El doctor consultó su reloj. Eran las tres y media.

—No, es demasiado tarde. No saldré ya.

—¡Gracias!

Ahogó un sollozo y huyó a su habitación, a llorar, tan pequeña en el amplio y largo corredor, que parecía una niñita.

El doctor la siguió con la vista, consultó de nuevo su reloj y, sacudiendo la cabeza, se dirigió a sus habitaciones.

El día siguiente fué gris, y, aunque no llovió, hizo mucho frío. El invierno se echaba encima. El barro no tardó en secarse. A las cuatro, cuando se hizo salir un rato a los enfermos a tomar el aire, las avenidas estaban completamente secas, el suelo parecía de piedra y las hojas caídas crujían bajo las pisadas.

El doctor, Pomerantzev y Petrov se paseaban a lo largo de la avenida. El doctor y Petrov callaban; Pomerantzev se divertía en hundir los pies entre las hojas secas, y miraba a cada instante atrás, para ver si quedaban huellas. Charlaba acerca del otoño en Crimea, aunque él no había estado allí nunca; acerca de la caza, que no conocía, y acerca de otras muchas cosas incoherentes, pero divertidas y no desprovistas de interés.

—¡Sentémonos!—propuso el doctor.

Sentáronse en un banco; el doctor, entre ambos enfermos. Veían ante ellos el cielo frío, de nubes grises y pálidas, muy elevadas.

Las tinieblas descendían. Lejos, por encima de los árboles del bosque, que se veía apenas, cerníase una bandada de grajos en busca de un lugar donde pasar la noche. Formaban una larga cinta viviente, y aunque eran numerosos, en sus gritos se adivinaba un sentimiento de soledad, el temor de una interminable noche fría, una queja dolorosa. Varios grajos se destacaron de la bandada, y cuando estuvieron más cerca, pudo verse que cuatro de ellos perseguían a otro; después todos desaparecieron tras el bosque.

Petrov, considerablemente calmado después del ataque de la víspera, miraba fijamente, ora a los pájaros, ora al médico.
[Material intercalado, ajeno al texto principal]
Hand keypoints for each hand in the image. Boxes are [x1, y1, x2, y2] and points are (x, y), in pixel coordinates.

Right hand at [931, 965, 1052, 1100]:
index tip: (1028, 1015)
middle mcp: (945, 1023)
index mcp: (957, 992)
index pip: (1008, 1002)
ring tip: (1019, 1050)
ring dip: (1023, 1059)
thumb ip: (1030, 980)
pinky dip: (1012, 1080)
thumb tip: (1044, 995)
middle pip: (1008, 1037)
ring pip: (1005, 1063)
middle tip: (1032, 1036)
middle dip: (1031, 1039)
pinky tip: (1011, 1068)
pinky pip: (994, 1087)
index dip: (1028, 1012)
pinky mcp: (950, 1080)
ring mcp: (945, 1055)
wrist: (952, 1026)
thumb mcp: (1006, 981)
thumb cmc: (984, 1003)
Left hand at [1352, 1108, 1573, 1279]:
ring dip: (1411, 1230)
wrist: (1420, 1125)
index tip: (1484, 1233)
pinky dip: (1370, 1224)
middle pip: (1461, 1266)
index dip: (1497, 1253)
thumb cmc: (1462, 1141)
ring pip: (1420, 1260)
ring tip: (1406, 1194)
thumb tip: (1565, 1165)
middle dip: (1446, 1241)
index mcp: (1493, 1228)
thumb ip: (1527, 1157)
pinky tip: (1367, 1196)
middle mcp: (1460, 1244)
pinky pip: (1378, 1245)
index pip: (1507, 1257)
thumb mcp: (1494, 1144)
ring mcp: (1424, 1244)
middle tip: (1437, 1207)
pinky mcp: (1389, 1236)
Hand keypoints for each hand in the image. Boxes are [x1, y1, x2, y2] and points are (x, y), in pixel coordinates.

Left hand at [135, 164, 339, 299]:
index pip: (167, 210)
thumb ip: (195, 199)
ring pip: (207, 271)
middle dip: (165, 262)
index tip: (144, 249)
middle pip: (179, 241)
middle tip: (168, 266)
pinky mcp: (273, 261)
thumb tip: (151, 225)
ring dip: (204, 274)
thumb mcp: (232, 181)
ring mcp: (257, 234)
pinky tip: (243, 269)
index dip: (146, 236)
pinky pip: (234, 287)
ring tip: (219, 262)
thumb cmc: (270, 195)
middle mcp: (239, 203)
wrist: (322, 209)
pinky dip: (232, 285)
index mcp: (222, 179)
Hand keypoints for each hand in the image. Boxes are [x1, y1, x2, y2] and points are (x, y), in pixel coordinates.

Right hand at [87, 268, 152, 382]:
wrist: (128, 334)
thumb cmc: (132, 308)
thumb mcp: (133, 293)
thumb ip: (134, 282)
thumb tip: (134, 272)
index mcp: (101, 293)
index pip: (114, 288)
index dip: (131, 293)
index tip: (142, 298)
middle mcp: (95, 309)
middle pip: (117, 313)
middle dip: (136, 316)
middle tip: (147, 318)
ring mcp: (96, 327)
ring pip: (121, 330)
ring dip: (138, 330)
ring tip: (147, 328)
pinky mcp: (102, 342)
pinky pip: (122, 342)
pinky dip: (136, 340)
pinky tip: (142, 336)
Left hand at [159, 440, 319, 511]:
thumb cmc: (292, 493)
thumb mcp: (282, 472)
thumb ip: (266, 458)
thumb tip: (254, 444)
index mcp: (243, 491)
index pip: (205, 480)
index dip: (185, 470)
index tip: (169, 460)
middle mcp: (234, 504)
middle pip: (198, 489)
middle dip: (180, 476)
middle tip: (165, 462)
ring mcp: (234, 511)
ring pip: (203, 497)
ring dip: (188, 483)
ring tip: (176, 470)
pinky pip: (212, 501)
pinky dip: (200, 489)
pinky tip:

Guardaba un silencio tenaz. Pomerantzev también había enmudecido, y con gesto severo miraba a lo alto.

—Se está bien ahora en casa—dijo con una voz que parecía, no se sabe por qué, de asombro—. No estaría mal tomar ahora te.

—¡Vuelan aquí!—dijo Petrov.

Se puso pálido y se acercó más al doctor.

—¿Vamos?—propuso éste—. Usted, señor Pomerantzev, vaya delante.

Estas palabras sonaron en los oídos de Pomerantzev como una llamada al poder. Se irguió orgullosamente, y empezó a andar con paso firme, imitando con las manos los movimientos de un tambor y tarareando algo parecido a una marcha guerrera.

—¡Tam-tara-ta-tam! ¡Tam-tara-ta-tam!

De esta suerte, tamborileando y andando con paso marcial, avanzaba delante del doctor y de Petrov, que, inconscientemente, seguían el compás. Petrov se estrechaba contra el doctor y miraba con ansia, volviendo la cabeza, la bandada de grajos en el cielo frío y a cada momento más obscuro.

—¡Tam-tara-ta-tam! ¡Tam-tara-ta-tam!

El guarda, habiendo visto desde lejos llegar al doctor, abrió la puerta de par en par. Pomerantzev entró el primero, con paso solemne, la cabeza orgullosamente echada atrás y tamborileando. Los otros dos le seguían. En el umbral de la puerta, Petrov dirigió una mirada atrás, y su rostro expresó un miedo horrible.

A media noche se levantó un viento muy fuerte. Sacudía el cinc del tejado y parecía atacar furiosamente a toda la clínica.

Aquella noche Petrov se murió de terror.